# [AUFGABE A]
Wer hat laut dem Text über Selbstgespräche den Begriff „inneres Team“ geprägt?
# [AUFGABE B]
Schreib aus dem Text über Selbstgespräche die Stelle zwischen „Wer sich in“ und „im inneren Sprechen.“ wortgetreu ab, beide Grenzen eingeschlossen.

# [AUSGEWÄHLTER TEXTABSCHNITT]
Jederzeit ansprechbar

Wie sprechen wir eigentlich mit uns selbst?

„Habe ich das gerade laut gesagt? Peinlich!“, oder: „So, jetzt das noch schnell fertig machen und dann gönne ich mir erst mal einen Kaffee.“ Ob laut oder leise, bewusst oder unbewusst – 97 Prozent der Menschen sprechen mit sich selbst. Aber hören wir uns dabei auch zu? Und wie können wir Selbstgespräche bewusster für uns nutzen? Dazu sprach femMit mit Prof. Dr. Anke Werani

Text: Martina Cwojdzinski

Wer sich in diesem Moment fragt, ob es eine unbekannte oder die eigene Stimme ist, die diesen Beitrag innerlich vorliest, während eine andere Stimme genervt fragt, was diese Frage überhaupt soll, der oder die ist mittendrin: im inneren Sprechen. 

Doch wie treten wir in den Dialog mit uns selbst? Schon bei der ersten Frage unseres Interviews schmunzelt die Expertin: „Wir werden direkt in eine Sprachgemeinschaft und Erzählgemeinschaft hineingeboren. Das ist praktisch schon unser In-den-Dialog-treten. Wie um uns herum gesprochen wird, wird dann im Laufe der Zeit von uns verinnerlicht“, erklärt eine, die es wissen muss. Prof. Dr. Anke Werani lehrt und forscht als kulturhistorische Psycholinguistin am Institut für Phonetik und Sprachverarbeitung an der Ludwig-Maximilians-Universität München.

Inneres Sprechen ist von außen geprägt

Für inneres Sprechen gibt es gute Gründe, denn es erfüllt verschiedene Funktionen. Wenn wir mit uns selbst sprechen, dient dies der Stabilisierung und Steuerung unserer Gedanken und unseres Verhaltens. Eine wichtige Aufgabe ist die Selbstregulation und Planung. Mithilfe des inneren Sprechens behalten wir den Überblick, wenn wir z. B. zu uns selbst sagen: „Ich mache jetzt erst das und danach kümmere ich mich darum.“ Wir bleiben bei uns und wägen innerlich verschiedene äußere Einflüsse ab, um besser mit unseren Emotionen umzugehen. Im Gespräch mit uns selbst reflektieren wir unsere Gedanken und können verschiedene Perspektiven einnehmen, dank mehrerer Stimmen, die uns ihre jeweilige Sichtweise näherbringen. Der Kommunikationspsychologie Friedemann Schulz von Thun hat für diese Gesamtheit der inneren Stimmen den Begriff „inneres Team“ geprägt. Inneres Sprechen hilft uns zudem bei der Kooperation mit Gesellschaftsformen und ist nötig, um einen Bezug zur Welt um uns herum herzustellen.

# [BEREITGESTELLTES MATERIAL]
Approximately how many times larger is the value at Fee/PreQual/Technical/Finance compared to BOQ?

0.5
==
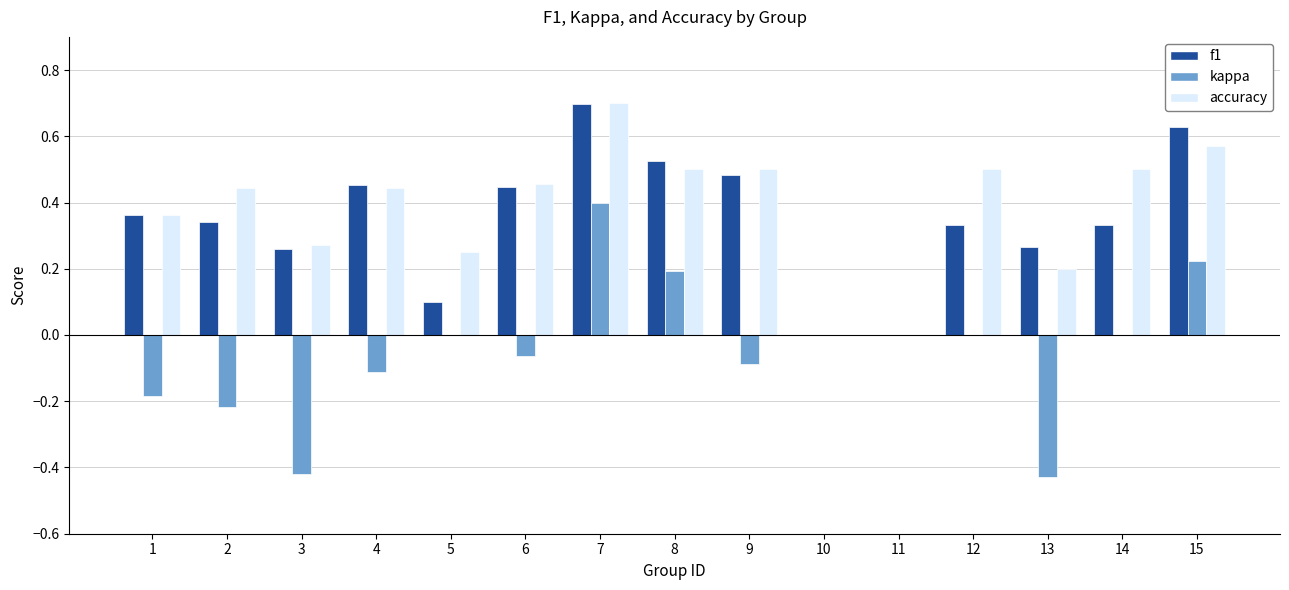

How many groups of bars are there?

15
...
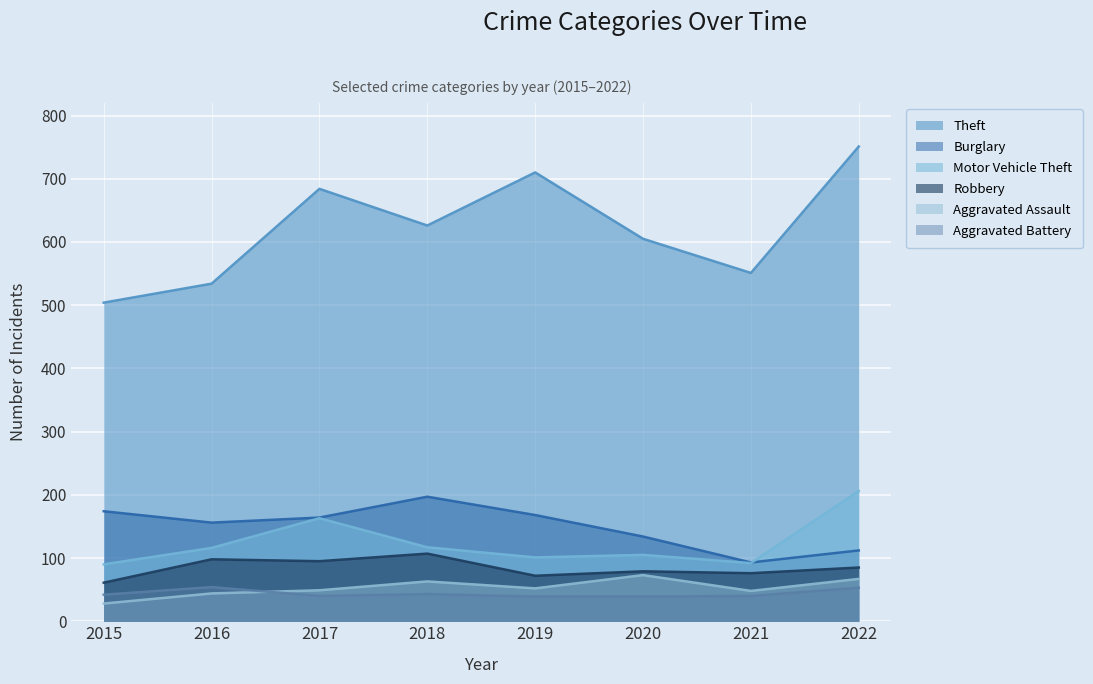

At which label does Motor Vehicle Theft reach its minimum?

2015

# [ENDGÜLTIGE ANTWORT A]
Friedemann Schulz von Thun

# [ENDGÜLTIGE ANTWORT B]
Wer sich in diesem Moment fragt, ob es eine unbekannte oder die eigene Stimme ist, die diesen Beitrag innerlich vorliest, während eine andere Stimme genervt fragt, was diese Frage überhaupt soll, der oder die ist mittendrin: im inneren Sprechen.